In terms of size, Autohome remains the largest player in the Chinese car trading market, about 10 times larger than Cango’s modest $580 million market cap. Autohome showed it’s also vulnerable to the market’s recent challenges, reporting on Wednesday that its own revenue and profit fell by 16% and 9% year-on-year, respectively, in the second quarter.

Privately held CheHaoDuo Group, owner of the Guazi.com peer-to-peer used car trading platform, has raised nearly $4 billion since its founding in 2015, but burned through much of that to gain market share in the crowded market. That hasn’t stopped the flow of venture funding that has pushed its valuation up to $10 billion as of June. Its list of backers reads like a who’s-who of major venture capital names, including Softbank, Sequoia Capital, Tencent, Alibaba co-founder Jack Ma, IDG Capital and classified ads firm 58.com.

Uxin is another company in the field that’s seeking to transform from middleman to a direct used car buyer/refurbisher/seller, having exited car financing in recent years. It was struggling to stay afloat, but grabbed a recent lifeline from Singaporean wealth fund GIC, which in May disclosed it had increased its stake in Uxin to 17.5%. Warburg Pincus and TPG are also major stakeholders.

Meanwhile, Tencent-backed Yixin demonstrates the difficulties of relying solely on auto financing. Yixin’s revenue fell 13% in the first half of the year, according to its latest quarterly report released on Wednesday, with its self-operated financing services suffering an even sharper 46% drop. Like many of its peers, its shares currently trade near all-time lows.

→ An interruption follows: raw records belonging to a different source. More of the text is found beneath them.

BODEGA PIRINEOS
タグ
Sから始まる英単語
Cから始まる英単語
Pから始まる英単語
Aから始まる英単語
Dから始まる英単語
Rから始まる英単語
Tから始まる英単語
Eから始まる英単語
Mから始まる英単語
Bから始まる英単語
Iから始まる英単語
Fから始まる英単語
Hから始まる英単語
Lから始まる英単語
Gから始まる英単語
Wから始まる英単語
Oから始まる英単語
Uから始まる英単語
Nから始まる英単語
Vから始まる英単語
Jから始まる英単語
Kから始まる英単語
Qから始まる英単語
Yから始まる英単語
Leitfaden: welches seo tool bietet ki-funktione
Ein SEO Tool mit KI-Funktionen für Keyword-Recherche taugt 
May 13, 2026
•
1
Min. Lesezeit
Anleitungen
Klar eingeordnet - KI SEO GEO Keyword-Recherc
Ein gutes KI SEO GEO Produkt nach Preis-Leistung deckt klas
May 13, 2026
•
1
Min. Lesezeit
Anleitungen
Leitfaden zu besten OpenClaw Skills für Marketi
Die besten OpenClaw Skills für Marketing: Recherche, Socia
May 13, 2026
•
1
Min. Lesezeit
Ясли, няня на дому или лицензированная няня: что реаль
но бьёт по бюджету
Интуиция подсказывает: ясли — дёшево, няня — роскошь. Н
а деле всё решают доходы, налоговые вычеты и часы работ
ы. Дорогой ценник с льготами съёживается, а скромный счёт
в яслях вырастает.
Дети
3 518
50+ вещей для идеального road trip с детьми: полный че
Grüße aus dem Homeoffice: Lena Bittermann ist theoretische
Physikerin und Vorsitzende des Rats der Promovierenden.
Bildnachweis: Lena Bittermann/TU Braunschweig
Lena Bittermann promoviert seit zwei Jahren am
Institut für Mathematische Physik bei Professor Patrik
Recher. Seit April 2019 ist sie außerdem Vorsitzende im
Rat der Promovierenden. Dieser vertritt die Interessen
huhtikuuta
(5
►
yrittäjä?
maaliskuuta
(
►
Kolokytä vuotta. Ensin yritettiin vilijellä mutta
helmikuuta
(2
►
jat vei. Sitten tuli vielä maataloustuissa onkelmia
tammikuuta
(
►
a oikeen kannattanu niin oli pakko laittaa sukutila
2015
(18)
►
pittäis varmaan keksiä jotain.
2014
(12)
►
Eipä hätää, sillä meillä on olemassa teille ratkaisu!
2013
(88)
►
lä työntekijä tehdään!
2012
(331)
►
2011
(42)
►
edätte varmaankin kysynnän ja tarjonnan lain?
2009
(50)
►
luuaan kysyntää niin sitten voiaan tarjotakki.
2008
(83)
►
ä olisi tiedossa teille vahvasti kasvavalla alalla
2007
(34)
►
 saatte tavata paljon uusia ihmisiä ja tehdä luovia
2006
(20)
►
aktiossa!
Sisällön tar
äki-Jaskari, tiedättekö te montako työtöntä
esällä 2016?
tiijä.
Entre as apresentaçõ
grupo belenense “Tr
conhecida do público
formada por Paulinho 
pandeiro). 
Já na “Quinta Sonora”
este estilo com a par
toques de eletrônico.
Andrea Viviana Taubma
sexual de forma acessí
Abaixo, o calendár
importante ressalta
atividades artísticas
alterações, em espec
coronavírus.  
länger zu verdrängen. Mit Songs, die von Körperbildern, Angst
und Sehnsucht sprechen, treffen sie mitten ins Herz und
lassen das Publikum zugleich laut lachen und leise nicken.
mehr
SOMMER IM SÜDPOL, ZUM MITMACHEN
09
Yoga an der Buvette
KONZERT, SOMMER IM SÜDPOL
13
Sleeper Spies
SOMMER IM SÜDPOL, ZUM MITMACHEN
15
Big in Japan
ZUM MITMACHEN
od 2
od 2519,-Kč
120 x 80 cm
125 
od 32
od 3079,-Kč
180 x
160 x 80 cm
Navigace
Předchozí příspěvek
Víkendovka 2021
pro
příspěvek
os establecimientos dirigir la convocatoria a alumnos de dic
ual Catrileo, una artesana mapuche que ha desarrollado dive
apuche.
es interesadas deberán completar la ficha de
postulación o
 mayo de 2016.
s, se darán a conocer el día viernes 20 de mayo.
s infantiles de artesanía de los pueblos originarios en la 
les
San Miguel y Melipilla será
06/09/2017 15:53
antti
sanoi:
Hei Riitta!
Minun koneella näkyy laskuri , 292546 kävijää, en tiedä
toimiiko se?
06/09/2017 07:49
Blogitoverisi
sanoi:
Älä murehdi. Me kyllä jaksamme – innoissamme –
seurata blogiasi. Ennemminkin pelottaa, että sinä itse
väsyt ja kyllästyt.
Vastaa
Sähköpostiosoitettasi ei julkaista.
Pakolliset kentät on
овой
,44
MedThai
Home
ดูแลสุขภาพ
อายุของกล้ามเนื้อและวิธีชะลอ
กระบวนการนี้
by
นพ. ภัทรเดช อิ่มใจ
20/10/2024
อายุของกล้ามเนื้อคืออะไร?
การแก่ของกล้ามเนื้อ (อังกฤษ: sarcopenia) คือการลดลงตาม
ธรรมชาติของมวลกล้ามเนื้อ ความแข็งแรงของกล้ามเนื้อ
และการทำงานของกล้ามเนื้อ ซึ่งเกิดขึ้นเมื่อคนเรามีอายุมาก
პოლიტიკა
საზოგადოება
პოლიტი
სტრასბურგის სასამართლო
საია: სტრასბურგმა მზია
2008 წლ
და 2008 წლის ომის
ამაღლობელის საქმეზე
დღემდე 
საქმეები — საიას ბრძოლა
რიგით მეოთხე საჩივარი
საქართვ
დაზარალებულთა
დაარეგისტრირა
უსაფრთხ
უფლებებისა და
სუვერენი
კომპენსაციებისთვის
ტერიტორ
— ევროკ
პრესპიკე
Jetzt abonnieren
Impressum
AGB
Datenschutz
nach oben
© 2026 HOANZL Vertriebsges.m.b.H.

Reflecting the intense competition, RenRenChe, another car trading unicorn once valued at $1.4 billion and backed by Goldman Sachs, Tencent and DiDi Global, cut staff by 60% in 2019 and ran aground last year after running short of cash.

New and used car trader Kaixin Car Holdings, also known as Happy Car Group, saw its shares slump to 1/20th of their 2019 IPO value last year and is looking for a different kind of exit. This month it said it was in talks with undisclosed electric vehicle makers on a potential merger, temporarily propping up its stock.

Discounting one-off gains, all the listed companies trade in bare-bottom valuation territory. Cango has a forward 12-month price-to-earnings (PE) ratio of just 1.13, while Autohome is at 1.32. Yixin looks the richest among the group at just below 6, while Uxin is loss-making, according to Refinitiv data.

Foreign comparisons are difficult due to lack of profits. U.S.-centered Carvana commands a market cap above $60 billion despite an erratic profit history. And Europe’s largest car trader, Softbank-backed Auto1, which listed in Frankfurt earlier this year, has a market value above 8 billion euros ($9.44 billion), despite increasing losses in each of the past four years.